Conditional probability for virus and test checking

Question

A person undergoes an HIV test which :

a)is totally accurate when tested on people with HIV

b)has 4% false alarm rate

The person tested positive to the test. This person belongs in a particular group for which, $1$ in $250$ people are expected to contract the virus.

What are the chances that this person has HIV ?

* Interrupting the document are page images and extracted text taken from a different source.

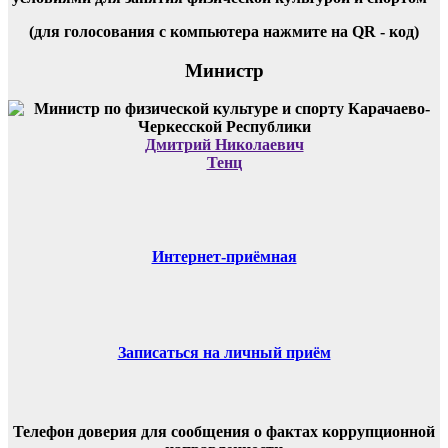
(для голосования с компьютера нажмите на QR - код)
Министр
Дмитрий Николаевич
Тенц
Интернет-приёмная
Записаться на личный приём
Телефон доверия для сообщения о фактах коррупционной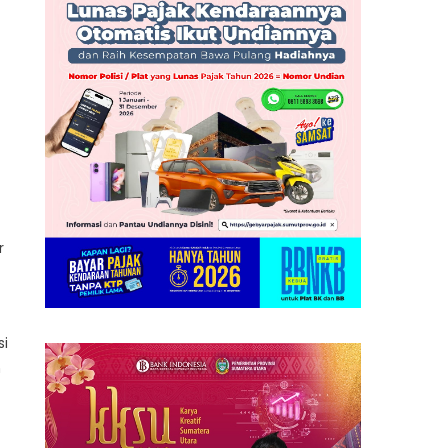
r
si
h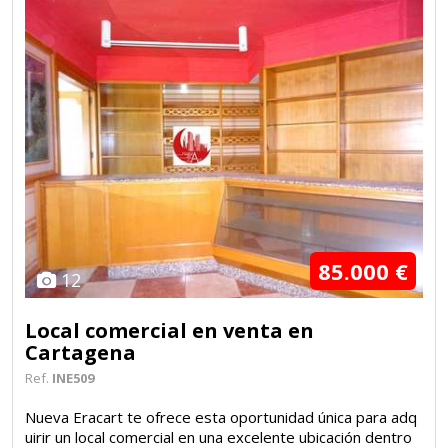
85.000 €
12
Local comercial en venta en
Cartagena
Ref.
INE509
Nueva Eracart te ofrece esta oportunidad única para adq
uirir un local comercial en una excelente ubicación dentro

I have problem extracting the data but here is my try:

Let's say that we have 2 events

$S:sick$ and $P:positive$

So, $P(P|S)=0.96$ and $P(P'|S)=0,04$

We also get $P(P)=1/250$.

Am i correct? Any help would be appreciated.

Answer 1

$P(HIV|+) = \frac{P(HIV+)}{P(HIV+)+P(No\ HIV|+)} = \frac{.004}{.004+.03984} = .09124$

For me it helps to construct a table like the one below so I'm less likely to be confused by percentages of different categories :

Answer 2

No. According to a), $\mathsf P(P\mid S)=1$. According to b), $\mathsf P(P\mid\overline S)=0.04$. (This is if you equate having HIV with being sick, which is medically inaccurate, as you can carry the HIV virus but not exhibit AIDS symptoms; a more accurate term would be “infected”).